* start Records for this exercise *

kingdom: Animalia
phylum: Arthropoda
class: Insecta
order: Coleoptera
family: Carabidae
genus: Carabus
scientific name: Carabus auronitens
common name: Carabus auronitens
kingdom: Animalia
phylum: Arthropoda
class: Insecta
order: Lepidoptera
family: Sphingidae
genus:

* end Records for this exercise *

Task prompt | Could you reproduce every line of each item above, word for word?

Complete output |
kingdom: Animalia
phylum: Arthropoda
class: Insecta
order: Coleoptera
family: Carabidae
genus: Carabus
scientific name: Carabus auronitens
common name: Carabus auronitens
kingdom: Animalia
phylum: Arthropoda
class: Insecta
order: Lepidoptera
family: Sphingidae
genus:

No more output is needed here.